### TASK DESCRIPTION
Write out the lines from the one with "A semi-automatic import" up to and including the one with "primary keys and", exactly as they appear.

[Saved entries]
━━━━━━

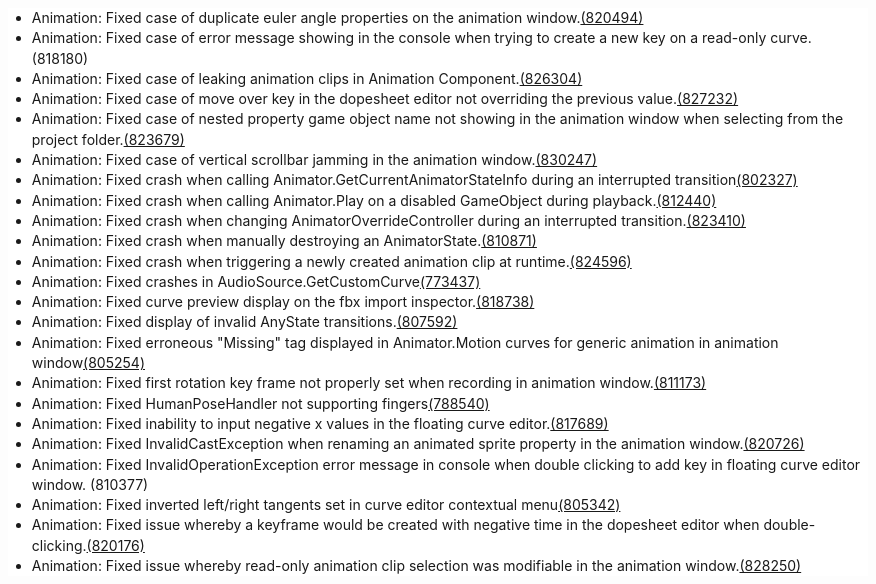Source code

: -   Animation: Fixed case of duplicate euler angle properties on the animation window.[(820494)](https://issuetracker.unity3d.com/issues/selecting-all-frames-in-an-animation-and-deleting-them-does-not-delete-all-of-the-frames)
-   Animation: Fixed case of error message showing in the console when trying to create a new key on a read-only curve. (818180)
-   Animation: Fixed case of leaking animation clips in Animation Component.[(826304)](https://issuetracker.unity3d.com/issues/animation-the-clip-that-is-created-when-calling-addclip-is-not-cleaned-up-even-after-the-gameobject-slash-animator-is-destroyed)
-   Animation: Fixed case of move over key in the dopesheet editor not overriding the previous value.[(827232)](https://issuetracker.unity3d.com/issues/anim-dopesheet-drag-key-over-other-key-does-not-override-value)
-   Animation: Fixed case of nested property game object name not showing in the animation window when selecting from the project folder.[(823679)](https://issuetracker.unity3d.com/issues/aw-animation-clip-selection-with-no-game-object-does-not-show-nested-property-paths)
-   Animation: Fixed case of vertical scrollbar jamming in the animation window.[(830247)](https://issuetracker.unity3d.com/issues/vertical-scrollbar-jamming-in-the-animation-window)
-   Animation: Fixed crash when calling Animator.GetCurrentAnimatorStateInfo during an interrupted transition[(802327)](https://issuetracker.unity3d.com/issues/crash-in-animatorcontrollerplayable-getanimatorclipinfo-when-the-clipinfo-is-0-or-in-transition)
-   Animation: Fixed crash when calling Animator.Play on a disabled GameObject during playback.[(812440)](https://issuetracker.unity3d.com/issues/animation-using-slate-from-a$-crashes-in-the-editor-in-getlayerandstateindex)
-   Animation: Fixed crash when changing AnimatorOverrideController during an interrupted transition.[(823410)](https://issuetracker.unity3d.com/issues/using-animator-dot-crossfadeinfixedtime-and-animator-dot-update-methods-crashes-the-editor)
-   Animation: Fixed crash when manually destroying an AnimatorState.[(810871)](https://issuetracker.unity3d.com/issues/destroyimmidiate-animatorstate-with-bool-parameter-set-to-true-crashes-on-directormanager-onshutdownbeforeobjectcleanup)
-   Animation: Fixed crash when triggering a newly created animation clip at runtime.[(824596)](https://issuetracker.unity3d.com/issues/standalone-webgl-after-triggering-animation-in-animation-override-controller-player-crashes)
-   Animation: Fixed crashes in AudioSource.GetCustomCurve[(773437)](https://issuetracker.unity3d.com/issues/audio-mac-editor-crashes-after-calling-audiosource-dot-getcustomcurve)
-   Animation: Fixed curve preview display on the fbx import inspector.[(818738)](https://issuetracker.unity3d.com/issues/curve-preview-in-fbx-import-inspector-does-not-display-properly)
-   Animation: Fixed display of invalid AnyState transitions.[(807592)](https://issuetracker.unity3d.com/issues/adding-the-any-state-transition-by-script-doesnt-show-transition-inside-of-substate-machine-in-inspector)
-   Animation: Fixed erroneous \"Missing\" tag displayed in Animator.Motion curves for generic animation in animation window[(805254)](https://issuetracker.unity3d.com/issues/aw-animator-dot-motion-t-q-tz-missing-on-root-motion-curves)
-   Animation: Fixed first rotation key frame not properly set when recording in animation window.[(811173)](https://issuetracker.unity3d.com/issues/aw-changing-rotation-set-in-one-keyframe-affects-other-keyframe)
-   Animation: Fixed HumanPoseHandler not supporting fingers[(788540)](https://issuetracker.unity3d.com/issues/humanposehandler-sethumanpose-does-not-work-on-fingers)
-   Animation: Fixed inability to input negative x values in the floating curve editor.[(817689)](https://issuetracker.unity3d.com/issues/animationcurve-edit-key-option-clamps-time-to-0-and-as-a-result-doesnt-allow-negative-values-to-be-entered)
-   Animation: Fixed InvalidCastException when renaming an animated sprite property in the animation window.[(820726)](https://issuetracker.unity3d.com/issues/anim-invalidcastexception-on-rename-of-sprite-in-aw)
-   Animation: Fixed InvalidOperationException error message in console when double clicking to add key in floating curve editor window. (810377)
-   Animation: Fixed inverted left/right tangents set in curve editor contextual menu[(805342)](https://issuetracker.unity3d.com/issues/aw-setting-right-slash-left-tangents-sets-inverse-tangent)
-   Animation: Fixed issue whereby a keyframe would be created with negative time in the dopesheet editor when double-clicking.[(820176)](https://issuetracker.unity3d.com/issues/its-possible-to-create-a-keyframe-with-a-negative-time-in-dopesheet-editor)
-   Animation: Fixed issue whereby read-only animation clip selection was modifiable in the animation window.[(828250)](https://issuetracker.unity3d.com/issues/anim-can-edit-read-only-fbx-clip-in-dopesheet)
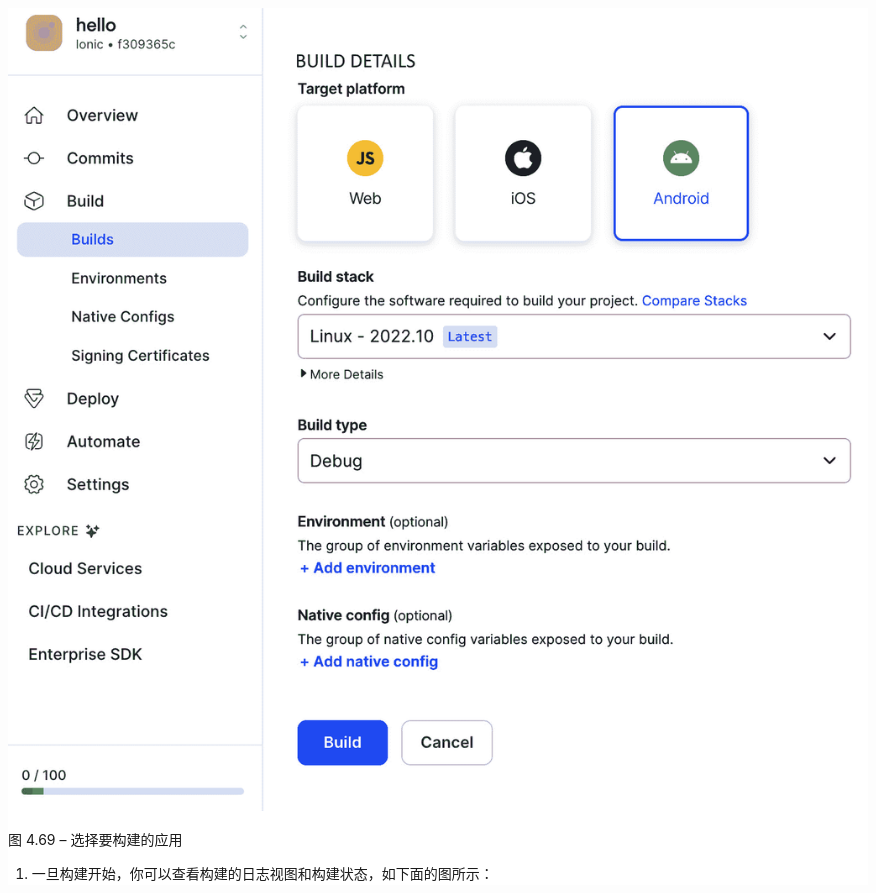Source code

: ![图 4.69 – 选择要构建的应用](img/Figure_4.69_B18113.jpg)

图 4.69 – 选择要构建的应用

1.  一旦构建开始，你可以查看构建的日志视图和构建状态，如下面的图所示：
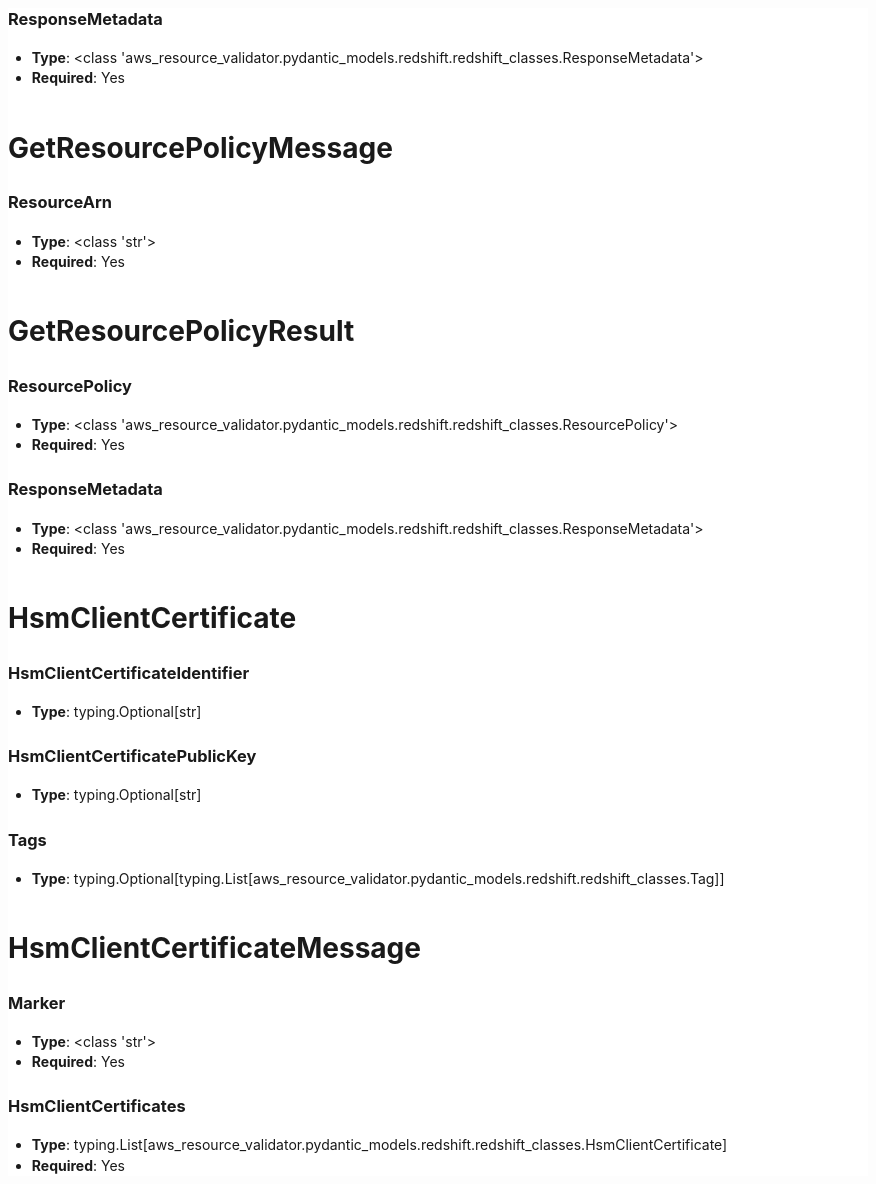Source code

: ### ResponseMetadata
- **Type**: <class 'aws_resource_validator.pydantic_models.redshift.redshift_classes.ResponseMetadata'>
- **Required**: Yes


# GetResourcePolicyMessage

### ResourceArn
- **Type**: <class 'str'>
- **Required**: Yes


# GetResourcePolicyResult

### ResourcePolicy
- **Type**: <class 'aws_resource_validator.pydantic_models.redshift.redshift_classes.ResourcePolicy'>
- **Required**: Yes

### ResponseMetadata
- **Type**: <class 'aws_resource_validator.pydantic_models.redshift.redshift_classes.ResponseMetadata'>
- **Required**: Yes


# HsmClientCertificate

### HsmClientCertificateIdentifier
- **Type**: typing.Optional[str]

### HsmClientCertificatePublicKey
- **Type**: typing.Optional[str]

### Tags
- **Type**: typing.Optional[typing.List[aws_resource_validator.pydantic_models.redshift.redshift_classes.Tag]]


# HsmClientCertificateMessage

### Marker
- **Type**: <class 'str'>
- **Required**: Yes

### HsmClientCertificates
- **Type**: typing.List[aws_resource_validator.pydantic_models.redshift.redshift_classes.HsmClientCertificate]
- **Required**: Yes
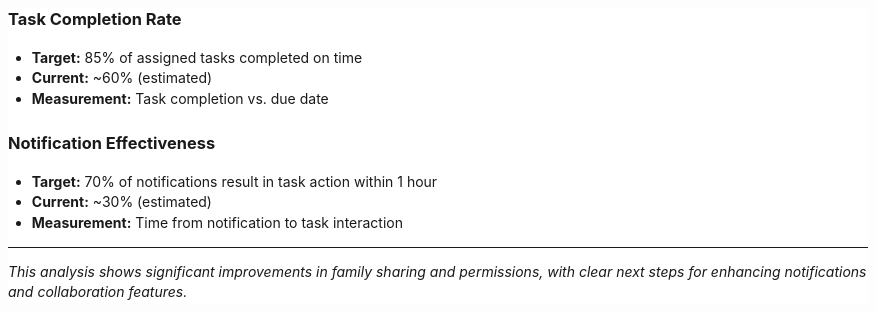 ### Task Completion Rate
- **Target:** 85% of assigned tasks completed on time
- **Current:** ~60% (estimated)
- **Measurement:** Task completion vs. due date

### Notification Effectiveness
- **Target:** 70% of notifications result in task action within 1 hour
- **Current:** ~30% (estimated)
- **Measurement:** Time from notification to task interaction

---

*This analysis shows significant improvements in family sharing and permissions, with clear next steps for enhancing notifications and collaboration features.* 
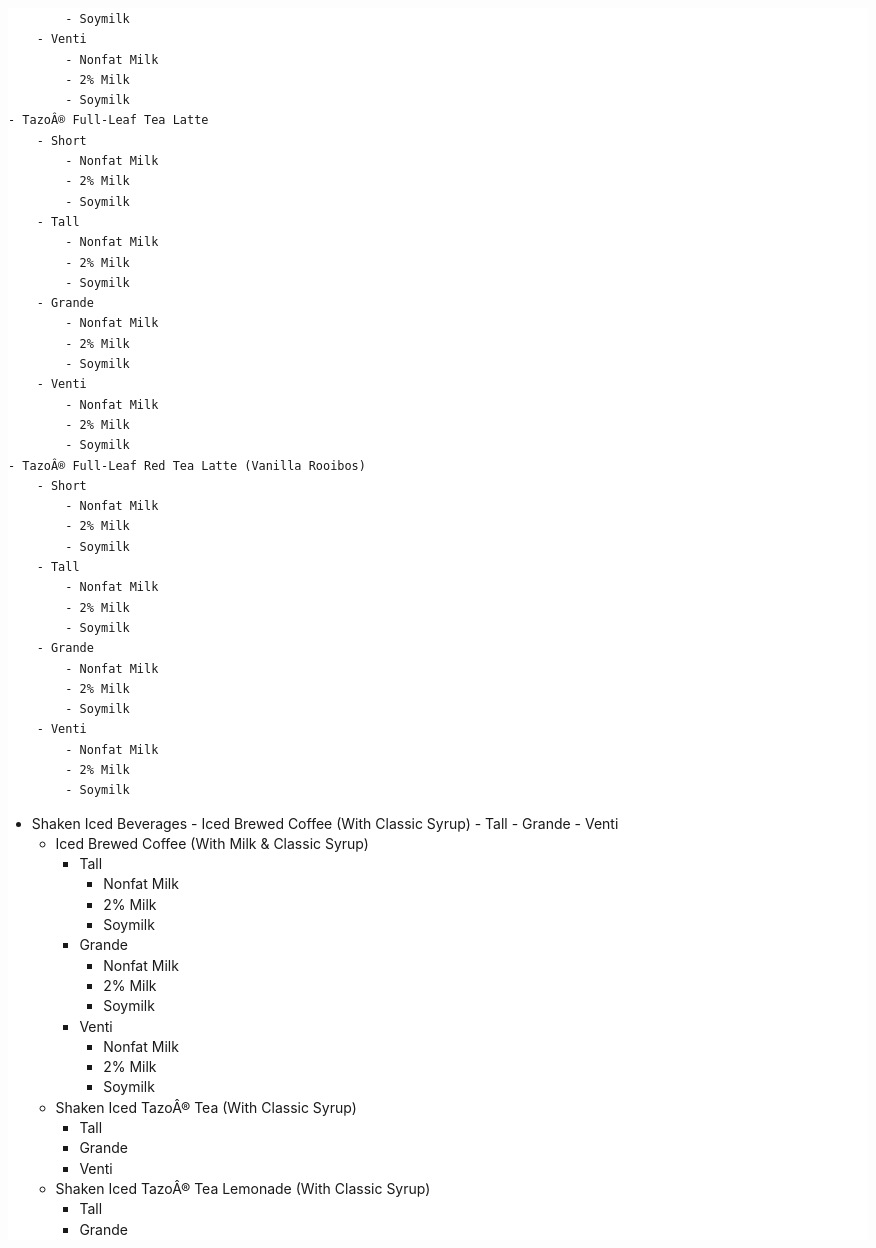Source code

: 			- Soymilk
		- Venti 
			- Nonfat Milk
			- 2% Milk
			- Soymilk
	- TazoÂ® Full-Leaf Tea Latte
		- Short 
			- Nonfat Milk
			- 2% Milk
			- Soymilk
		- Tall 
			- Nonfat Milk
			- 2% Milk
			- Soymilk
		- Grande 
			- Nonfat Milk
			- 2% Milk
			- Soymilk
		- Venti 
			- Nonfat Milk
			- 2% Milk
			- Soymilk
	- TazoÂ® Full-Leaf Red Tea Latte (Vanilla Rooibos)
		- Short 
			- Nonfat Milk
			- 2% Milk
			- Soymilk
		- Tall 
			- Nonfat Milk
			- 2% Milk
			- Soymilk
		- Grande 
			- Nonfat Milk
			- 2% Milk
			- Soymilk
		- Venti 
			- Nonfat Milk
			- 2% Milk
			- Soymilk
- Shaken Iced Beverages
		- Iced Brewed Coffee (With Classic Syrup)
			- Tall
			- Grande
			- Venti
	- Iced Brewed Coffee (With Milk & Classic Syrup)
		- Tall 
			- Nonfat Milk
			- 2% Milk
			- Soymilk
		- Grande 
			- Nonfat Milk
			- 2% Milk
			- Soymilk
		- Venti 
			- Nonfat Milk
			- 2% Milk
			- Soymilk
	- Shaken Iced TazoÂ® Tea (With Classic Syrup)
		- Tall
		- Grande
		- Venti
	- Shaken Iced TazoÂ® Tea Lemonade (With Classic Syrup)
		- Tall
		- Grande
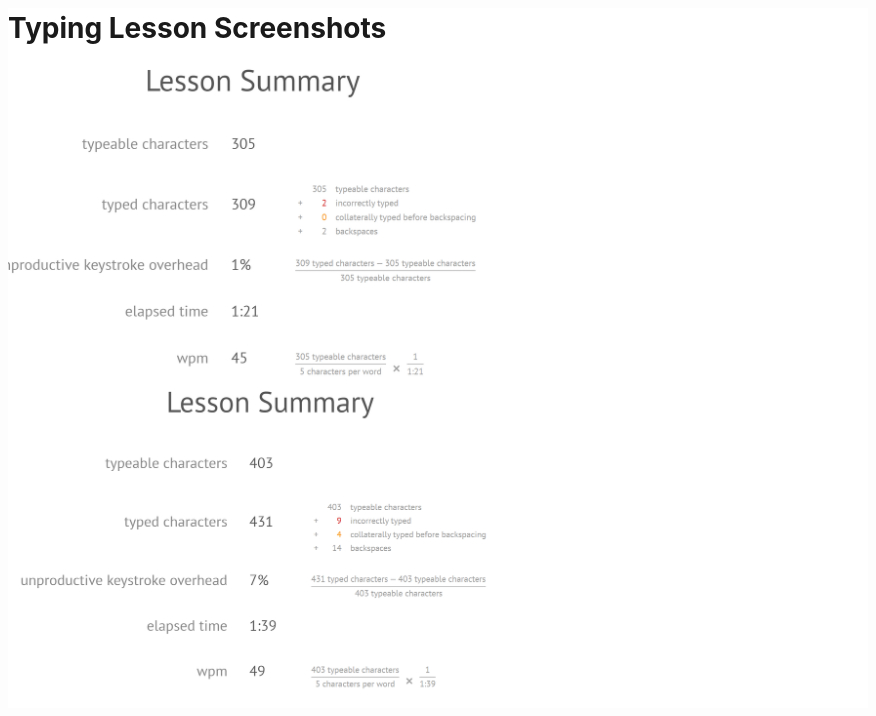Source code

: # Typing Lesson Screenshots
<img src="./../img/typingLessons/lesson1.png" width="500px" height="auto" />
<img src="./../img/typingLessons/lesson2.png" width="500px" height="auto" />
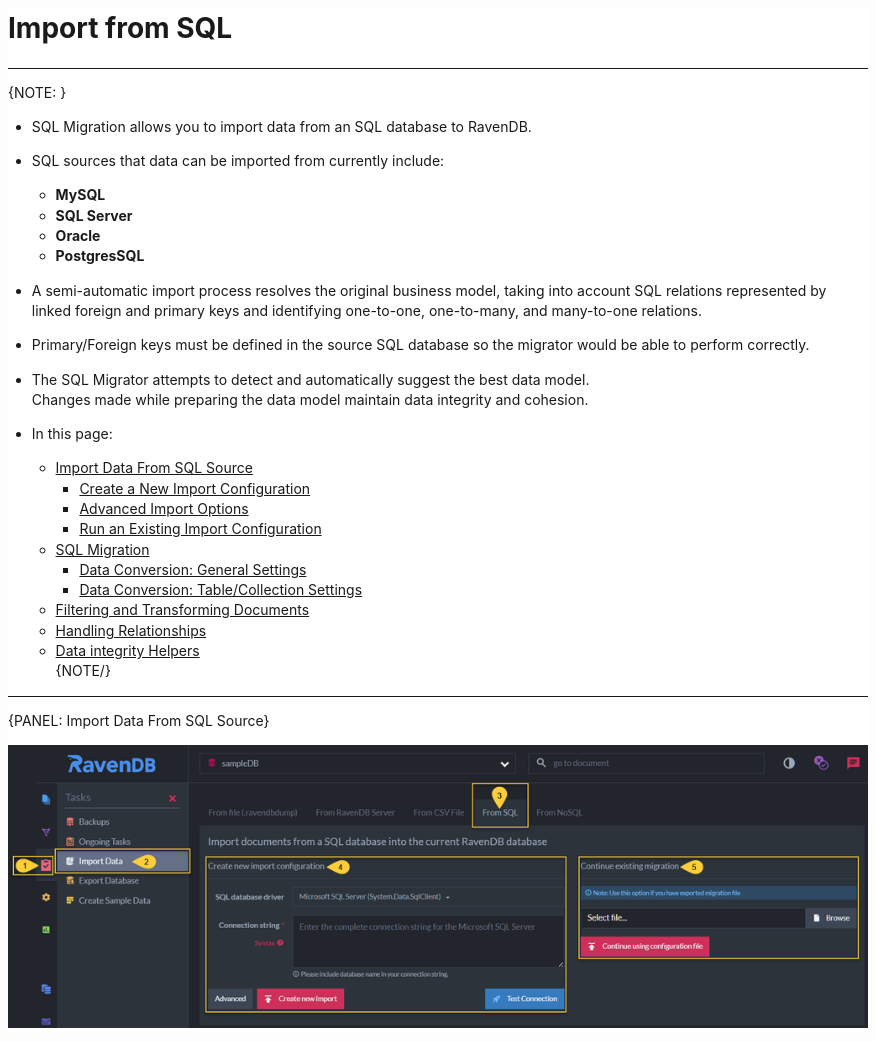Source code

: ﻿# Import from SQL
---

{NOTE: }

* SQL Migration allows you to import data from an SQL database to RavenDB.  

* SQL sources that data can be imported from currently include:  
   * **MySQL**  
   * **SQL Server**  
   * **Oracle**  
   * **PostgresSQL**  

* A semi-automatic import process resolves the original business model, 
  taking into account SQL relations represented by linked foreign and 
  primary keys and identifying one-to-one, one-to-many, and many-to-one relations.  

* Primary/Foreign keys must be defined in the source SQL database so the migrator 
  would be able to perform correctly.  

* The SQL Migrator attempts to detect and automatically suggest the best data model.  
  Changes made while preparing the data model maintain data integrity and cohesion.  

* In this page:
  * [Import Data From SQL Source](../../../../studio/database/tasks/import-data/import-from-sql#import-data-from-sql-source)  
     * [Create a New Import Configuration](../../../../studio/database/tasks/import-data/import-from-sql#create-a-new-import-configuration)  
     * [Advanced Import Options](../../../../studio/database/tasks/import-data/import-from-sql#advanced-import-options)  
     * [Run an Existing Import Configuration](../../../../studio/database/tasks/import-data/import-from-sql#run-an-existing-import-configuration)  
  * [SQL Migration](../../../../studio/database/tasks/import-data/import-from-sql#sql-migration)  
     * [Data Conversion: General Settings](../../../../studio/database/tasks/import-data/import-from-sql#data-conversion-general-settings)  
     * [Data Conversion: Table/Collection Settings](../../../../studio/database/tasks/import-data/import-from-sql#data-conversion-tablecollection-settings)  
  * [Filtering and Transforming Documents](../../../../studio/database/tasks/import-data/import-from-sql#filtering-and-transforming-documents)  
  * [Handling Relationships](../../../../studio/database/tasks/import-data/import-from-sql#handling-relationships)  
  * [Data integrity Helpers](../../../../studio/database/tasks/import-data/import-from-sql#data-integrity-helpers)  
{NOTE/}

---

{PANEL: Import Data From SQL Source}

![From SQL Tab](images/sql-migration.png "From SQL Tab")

━━━━━━

### RESULT
* A semi-automatic import process resolves the original business model, 
  taking into account SQL relations represented by linked foreign and 
  primary keys and identifying one-to-one, one-to-many, and many-to-one relations.  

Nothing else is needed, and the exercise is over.